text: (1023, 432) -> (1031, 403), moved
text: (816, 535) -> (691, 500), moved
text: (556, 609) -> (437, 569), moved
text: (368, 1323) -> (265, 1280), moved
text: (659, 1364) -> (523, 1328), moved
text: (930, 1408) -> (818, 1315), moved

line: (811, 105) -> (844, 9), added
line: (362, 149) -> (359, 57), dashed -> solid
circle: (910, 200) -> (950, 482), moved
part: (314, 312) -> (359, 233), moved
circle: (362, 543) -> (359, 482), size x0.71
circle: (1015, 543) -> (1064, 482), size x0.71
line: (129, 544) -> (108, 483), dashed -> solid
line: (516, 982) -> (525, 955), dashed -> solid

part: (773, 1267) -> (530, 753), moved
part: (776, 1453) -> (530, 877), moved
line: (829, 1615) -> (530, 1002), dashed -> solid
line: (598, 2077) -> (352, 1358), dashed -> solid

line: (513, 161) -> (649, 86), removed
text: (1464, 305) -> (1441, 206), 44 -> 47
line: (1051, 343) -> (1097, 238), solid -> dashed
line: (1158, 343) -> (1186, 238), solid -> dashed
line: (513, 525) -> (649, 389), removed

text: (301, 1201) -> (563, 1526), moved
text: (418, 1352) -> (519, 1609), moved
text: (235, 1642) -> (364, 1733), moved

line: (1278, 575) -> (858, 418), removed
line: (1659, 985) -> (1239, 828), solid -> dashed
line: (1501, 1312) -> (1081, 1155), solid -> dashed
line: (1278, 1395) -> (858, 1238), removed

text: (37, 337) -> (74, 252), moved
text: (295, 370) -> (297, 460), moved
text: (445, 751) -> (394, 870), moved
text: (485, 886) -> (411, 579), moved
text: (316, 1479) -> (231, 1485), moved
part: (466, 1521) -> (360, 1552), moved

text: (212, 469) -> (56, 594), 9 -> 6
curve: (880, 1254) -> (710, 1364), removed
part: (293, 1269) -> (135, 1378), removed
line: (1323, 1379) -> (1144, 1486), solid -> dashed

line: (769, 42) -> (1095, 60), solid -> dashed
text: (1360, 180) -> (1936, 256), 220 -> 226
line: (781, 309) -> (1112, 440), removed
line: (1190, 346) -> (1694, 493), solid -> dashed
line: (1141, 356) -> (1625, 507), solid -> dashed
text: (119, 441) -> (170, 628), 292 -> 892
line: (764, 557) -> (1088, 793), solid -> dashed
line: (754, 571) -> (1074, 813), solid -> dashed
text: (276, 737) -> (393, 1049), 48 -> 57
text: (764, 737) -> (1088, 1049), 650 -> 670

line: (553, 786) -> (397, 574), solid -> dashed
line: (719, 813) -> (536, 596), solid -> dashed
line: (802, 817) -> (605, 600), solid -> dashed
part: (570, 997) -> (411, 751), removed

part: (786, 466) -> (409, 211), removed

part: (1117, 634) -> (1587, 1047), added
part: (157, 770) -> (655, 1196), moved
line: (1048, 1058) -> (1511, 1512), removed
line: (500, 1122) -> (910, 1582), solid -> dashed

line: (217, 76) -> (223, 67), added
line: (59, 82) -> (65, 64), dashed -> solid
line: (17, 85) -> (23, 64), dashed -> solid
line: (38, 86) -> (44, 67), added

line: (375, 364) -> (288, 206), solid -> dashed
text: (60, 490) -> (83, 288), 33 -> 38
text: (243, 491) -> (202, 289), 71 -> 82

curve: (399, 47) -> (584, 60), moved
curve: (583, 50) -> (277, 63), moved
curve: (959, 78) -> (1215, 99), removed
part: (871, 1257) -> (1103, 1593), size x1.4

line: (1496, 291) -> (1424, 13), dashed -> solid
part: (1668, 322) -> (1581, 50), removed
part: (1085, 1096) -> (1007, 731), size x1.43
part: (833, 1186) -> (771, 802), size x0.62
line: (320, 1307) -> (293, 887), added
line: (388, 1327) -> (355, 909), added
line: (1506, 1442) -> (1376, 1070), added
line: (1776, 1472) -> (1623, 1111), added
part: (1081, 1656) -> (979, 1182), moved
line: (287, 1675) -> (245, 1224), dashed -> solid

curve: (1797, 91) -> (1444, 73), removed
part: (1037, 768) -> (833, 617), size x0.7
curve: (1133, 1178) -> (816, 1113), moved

────────

* _YOUR INSTRUCTIONS_
Where does the word "size" appear in the records? Copy every line that holds it.

* _ANSWER SECTION_
circle: (362, 543) -> (359, 482), size x0.71
circle: (1015, 543) -> (1064, 482), size x0.71
part: (871, 1257) -> (1103, 1593), size x1.4
part: (1085, 1096) -> (1007, 731), size x1.43
part: (833, 1186) -> (771, 802), size x0.62
part: (1037, 768) -> (833, 617), size x0.7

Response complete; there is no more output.